===== DATASET CONTENT =====

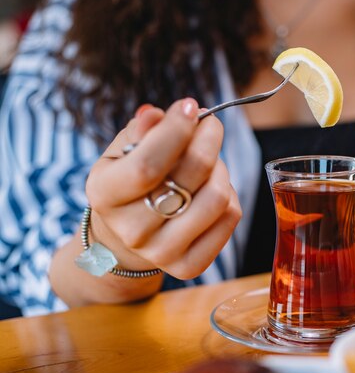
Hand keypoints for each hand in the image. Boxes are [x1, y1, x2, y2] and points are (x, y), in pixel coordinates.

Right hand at [85, 98, 241, 278]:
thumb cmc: (129, 180)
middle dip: (209, 138)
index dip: (176, 130)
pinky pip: (231, 218)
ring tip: (209, 163)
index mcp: (104, 195)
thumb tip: (156, 115)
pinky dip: (230, 195)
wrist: (128, 235)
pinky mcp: (190, 266)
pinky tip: (211, 189)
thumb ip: (140, 131)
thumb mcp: (123, 151)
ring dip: (220, 169)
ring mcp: (162, 253)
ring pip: (218, 196)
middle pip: (192, 176)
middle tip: (210, 125)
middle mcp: (131, 230)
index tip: (191, 106)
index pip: (147, 163)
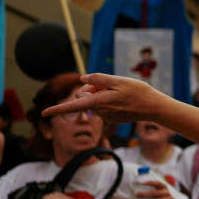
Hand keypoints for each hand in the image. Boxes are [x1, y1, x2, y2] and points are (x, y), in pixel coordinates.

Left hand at [42, 73, 163, 123]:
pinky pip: (104, 107)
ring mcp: (106, 117)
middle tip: (108, 83)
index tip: (43, 113)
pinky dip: (109, 101)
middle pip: (85, 97)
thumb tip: (83, 79)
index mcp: (99, 102)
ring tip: (120, 92)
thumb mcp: (119, 80)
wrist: (154, 108)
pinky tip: (123, 100)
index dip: (57, 109)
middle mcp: (100, 111)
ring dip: (102, 94)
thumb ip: (99, 79)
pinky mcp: (113, 119)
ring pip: (95, 102)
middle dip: (91, 89)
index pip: (73, 106)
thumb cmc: (138, 92)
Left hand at [136, 179, 176, 198]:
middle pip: (154, 193)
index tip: (141, 183)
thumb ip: (153, 192)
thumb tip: (140, 192)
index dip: (149, 182)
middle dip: (144, 194)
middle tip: (136, 194)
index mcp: (164, 188)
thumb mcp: (161, 193)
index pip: (157, 183)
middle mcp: (166, 193)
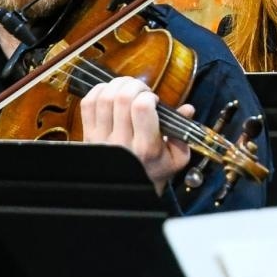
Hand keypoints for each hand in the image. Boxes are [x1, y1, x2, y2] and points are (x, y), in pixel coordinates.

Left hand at [78, 77, 191, 195]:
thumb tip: (188, 109)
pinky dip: (98, 91)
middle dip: (134, 85)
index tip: (154, 100)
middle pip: (123, 98)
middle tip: (141, 90)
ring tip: (127, 88)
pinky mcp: (88, 137)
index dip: (149, 96)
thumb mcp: (176, 158)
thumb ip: (183, 134)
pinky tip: (110, 92)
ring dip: (117, 85)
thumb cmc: (154, 171)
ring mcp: (101, 139)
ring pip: (104, 98)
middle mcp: (122, 143)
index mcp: (146, 147)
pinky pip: (88, 104)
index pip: (142, 108)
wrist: (130, 190)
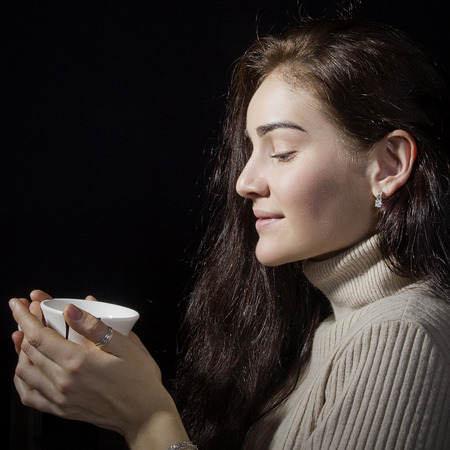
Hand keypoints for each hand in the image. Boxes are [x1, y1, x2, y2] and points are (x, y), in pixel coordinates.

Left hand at [9, 291, 188, 448]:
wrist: (144, 413)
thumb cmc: (139, 378)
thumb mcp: (126, 345)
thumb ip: (94, 326)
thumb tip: (70, 309)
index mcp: (78, 362)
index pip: (38, 336)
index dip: (25, 317)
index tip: (19, 303)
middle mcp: (63, 382)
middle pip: (29, 350)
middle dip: (24, 325)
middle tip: (29, 311)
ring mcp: (60, 398)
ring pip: (24, 372)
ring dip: (20, 349)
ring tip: (24, 334)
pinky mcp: (61, 410)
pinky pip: (29, 395)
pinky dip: (22, 378)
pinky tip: (27, 366)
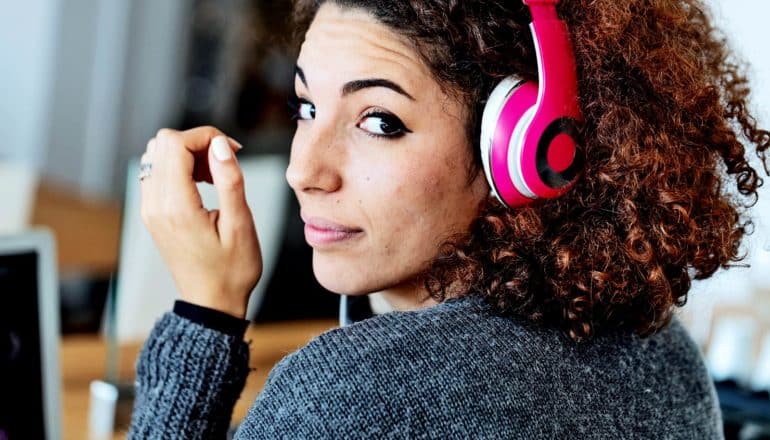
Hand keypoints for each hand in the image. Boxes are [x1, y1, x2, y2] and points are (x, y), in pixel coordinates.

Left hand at [139, 126, 261, 318]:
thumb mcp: (241, 225)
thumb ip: (229, 180)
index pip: (176, 144)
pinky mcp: (152, 213)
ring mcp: (149, 209)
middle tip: (224, 164)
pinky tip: (202, 184)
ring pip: (156, 154)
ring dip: (187, 154)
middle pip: (162, 143)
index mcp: (176, 206)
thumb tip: (220, 145)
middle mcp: (155, 205)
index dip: (207, 137)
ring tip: (214, 175)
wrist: (211, 303)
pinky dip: (179, 167)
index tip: (233, 151)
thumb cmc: (232, 270)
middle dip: (196, 143)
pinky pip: (156, 173)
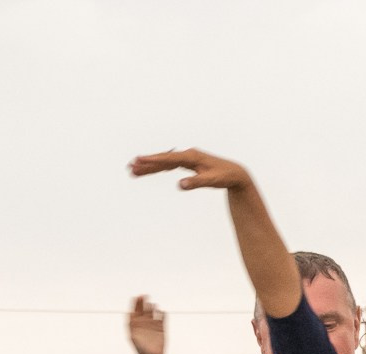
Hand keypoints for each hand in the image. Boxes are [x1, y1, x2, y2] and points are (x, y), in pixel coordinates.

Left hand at [127, 295, 165, 353]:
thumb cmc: (141, 349)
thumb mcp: (133, 336)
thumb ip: (131, 325)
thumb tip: (130, 314)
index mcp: (135, 324)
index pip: (134, 310)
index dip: (135, 303)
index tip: (137, 297)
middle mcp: (144, 322)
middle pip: (143, 308)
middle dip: (143, 301)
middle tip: (144, 295)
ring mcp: (153, 324)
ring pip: (153, 311)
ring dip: (152, 307)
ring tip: (152, 306)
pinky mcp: (161, 328)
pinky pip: (163, 317)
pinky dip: (163, 313)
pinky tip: (161, 312)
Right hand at [128, 149, 253, 192]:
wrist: (235, 174)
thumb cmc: (224, 177)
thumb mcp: (211, 181)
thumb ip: (196, 183)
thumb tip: (180, 185)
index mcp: (192, 156)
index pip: (169, 158)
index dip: (154, 160)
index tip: (140, 161)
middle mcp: (188, 155)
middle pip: (163, 158)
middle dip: (147, 163)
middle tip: (130, 167)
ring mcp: (187, 158)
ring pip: (164, 162)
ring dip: (149, 166)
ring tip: (133, 171)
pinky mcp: (188, 164)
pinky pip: (169, 165)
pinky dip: (158, 168)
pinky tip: (148, 171)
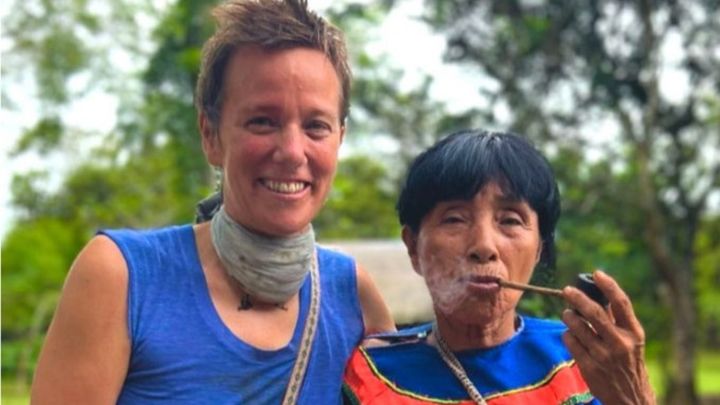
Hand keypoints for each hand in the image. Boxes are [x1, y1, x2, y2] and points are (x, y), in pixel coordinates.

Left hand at [561, 270, 655, 404]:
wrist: (632, 398)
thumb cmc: (628, 362)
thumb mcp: (631, 341)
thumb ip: (616, 320)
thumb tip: (596, 293)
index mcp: (634, 333)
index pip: (621, 303)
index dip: (609, 285)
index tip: (596, 273)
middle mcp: (620, 343)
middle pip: (594, 313)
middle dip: (577, 298)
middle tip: (567, 291)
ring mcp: (604, 356)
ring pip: (577, 326)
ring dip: (569, 316)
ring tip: (568, 314)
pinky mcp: (590, 367)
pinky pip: (570, 342)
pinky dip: (568, 334)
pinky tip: (571, 335)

=====

* WHAT TO DO
Nothing but the text is wanted: repeat the data above exactly, without its images.

* REPLY
Hand keypoints for each hand in the image. Boxes are [x1, y1, x2, y2] and points are (x, y), in pixel coordinates.

Right hand at [85, 98, 241, 278]:
thumb cmc: (129, 180)
middle dip: (209, 138)
index dip: (176, 130)
pinky pip: (231, 218)
ring tip: (209, 163)
index mcp: (104, 195)
thumb tip: (156, 115)
pinky dip: (230, 195)
wrist: (128, 235)
pinky mcp: (190, 266)
pinky tip: (211, 189)
thumb ip: (140, 131)
thumb mcp: (123, 151)
ring dip: (220, 169)
ring mcp: (162, 253)
ring pip: (218, 196)
middle pip: (192, 176)
middle tip: (210, 125)
middle mcp: (131, 230)
index tip: (191, 106)
index pip: (147, 163)
Hand keypoints for each hand in the image. Boxes are [x1, y1, x2, y2] and points are (x, y), in pixel coordinates.

Left hand at [42, 73, 163, 123]:
pinky pip: (104, 107)
ring mcp: (106, 117)
middle tip: (108, 83)
index tip: (43, 113)
pinky dip: (109, 101)
middle pip: (85, 97)
thumb tip: (83, 79)
index mcp: (99, 102)
ring tip: (120, 92)
thumb mcp: (119, 80)
wrist: (154, 108)
pinky tip: (123, 100)
index dip: (57, 109)
middle mcp: (100, 111)
ring dip: (102, 94)
thumb ip: (99, 79)
pinky mcp: (113, 119)
ring pip: (95, 102)
middle dip: (91, 89)
index pip: (73, 106)
thumb cmc: (138, 92)
Left hand at [136, 179, 176, 198]:
middle pip: (154, 193)
index tip: (141, 183)
thumb ip: (153, 192)
thumb tip: (140, 192)
index dip: (149, 182)
middle dip: (144, 194)
middle tip: (136, 194)
index mcp: (164, 188)
thumb mcp: (161, 193)
index pip: (157, 183)
middle mcp: (166, 193)
Hand keypoints for each hand in the image. Boxes are [x1, y1, x2, y2] and points are (x, y), in pixel coordinates.

Left hand at [78, 77, 191, 195]:
thumb tip: (188, 109)
pinky dip: (98, 91)
middle dip: (134, 85)
index tip: (154, 100)
middle pip: (123, 98)
middle tip: (141, 90)
ring tip: (127, 88)
pinky mcp: (88, 137)
index dip: (149, 96)
thumb mcp: (176, 158)
thumb ip: (183, 134)
pinky tip: (110, 92)
ring dip: (117, 85)
thumb cmc: (154, 171)
ring mcp: (101, 139)
ring pip: (104, 98)
middle mcp: (122, 143)
index mcp: (146, 147)
pinky pip: (88, 104)
index pip: (142, 108)
wrist: (130, 190)
Hand keypoints for each hand in the image. Boxes are [x1, y1, x2, y2] and points are (x, y), in pixel coordinates.

Left hand at [9, 291, 188, 448]:
wrist: (144, 413)
thumb cmc: (139, 378)
thumb mcp: (126, 345)
thumb ip: (94, 326)
thumb tip: (70, 309)
index mcp: (78, 362)
index pip: (38, 336)
index dip: (25, 317)
index tip: (19, 303)
middle mcp: (63, 382)
middle pip: (29, 350)
middle dip: (24, 325)
middle tip: (29, 311)
ring mcp: (60, 398)
ring pip: (24, 372)
ring dip: (20, 349)
ring tip: (24, 334)
pinky mcp: (61, 410)
pinky pip: (29, 395)
pinky dip: (22, 378)
pinky tip: (27, 366)
Hand keypoints for each hand in the image. Boxes are [x1, y1, x2, y2] and points are (x, y), in pixel coordinates.

Left hand at [139, 126, 261, 318]:
thumb mcp: (241, 225)
thumb ip: (229, 180)
index pip: (176, 144)
pinky mcp: (152, 213)
ring mcp: (149, 209)
middle tip: (224, 164)
pinky tip: (202, 184)
ring pip: (156, 154)
ring dip: (187, 154)
middle pip: (162, 143)
index mcp: (176, 206)
thumb tip: (220, 145)
middle mcp: (155, 205)
index dip: (207, 137)
ring tip: (214, 175)
wrist: (211, 303)
pinky dip: (179, 167)
index tip: (233, 151)
thumb cmc: (232, 270)
middle dip: (196, 143)
pinky pip: (156, 173)
Hand keypoints for each hand in the image. Boxes are [x1, y1, x2, y2] and points are (x, y), in pixel coordinates.

Left hand at [127, 295, 165, 353]:
thumb cmc: (141, 349)
thumb mcp: (133, 336)
thumb ip: (131, 325)
thumb tip: (130, 314)
index mcp: (135, 324)
index pip: (134, 310)
index dip: (135, 303)
index tip: (137, 297)
middle mcp: (144, 322)
middle pip: (143, 308)
middle dip: (143, 301)
middle tip: (144, 295)
ring mcp: (153, 324)
ring pip: (153, 311)
ring dip: (152, 307)
ring tip: (152, 306)
pinky mcp: (161, 328)
pinky pip: (163, 317)
pinky dip: (163, 313)
pinky tip: (161, 312)
Right hand at [128, 149, 253, 192]:
wrist: (235, 174)
thumb cmc: (224, 177)
thumb mcp: (211, 181)
thumb ip: (196, 183)
thumb tip: (180, 185)
index mcp: (192, 156)
index pip: (169, 158)
index dip: (154, 160)
index tip: (140, 161)
middle mcp: (188, 155)
middle pip: (163, 158)
middle dip: (147, 163)
middle tip: (130, 167)
ring mcp: (187, 158)
ring pip: (164, 162)
ring dip: (149, 166)
ring tip: (133, 171)
pinky mcp: (188, 164)
pinky pip: (169, 165)
pinky dip: (158, 168)
pinky tip: (148, 171)
Hand keypoints for each hand in the image. Boxes are [x1, y1, x2, y2] and points are (x, y), in pixel coordinates.

Left hand at [561, 270, 655, 404]:
wrist: (632, 398)
thumb cmc: (628, 362)
thumb mcp: (631, 341)
thumb ip: (616, 320)
thumb tip: (596, 293)
index mcp: (634, 333)
index pip: (621, 303)
index dip: (609, 285)
index tip: (596, 273)
middle mcp: (620, 343)
middle pip: (594, 313)
middle dip: (577, 298)
middle tip: (567, 291)
ring mcp: (604, 356)
ring pip: (577, 326)
ring dip: (569, 316)
ring tip: (568, 314)
pinky mcp: (590, 367)
pinky pip: (570, 342)
pinky dip: (568, 334)
pinky tip: (571, 335)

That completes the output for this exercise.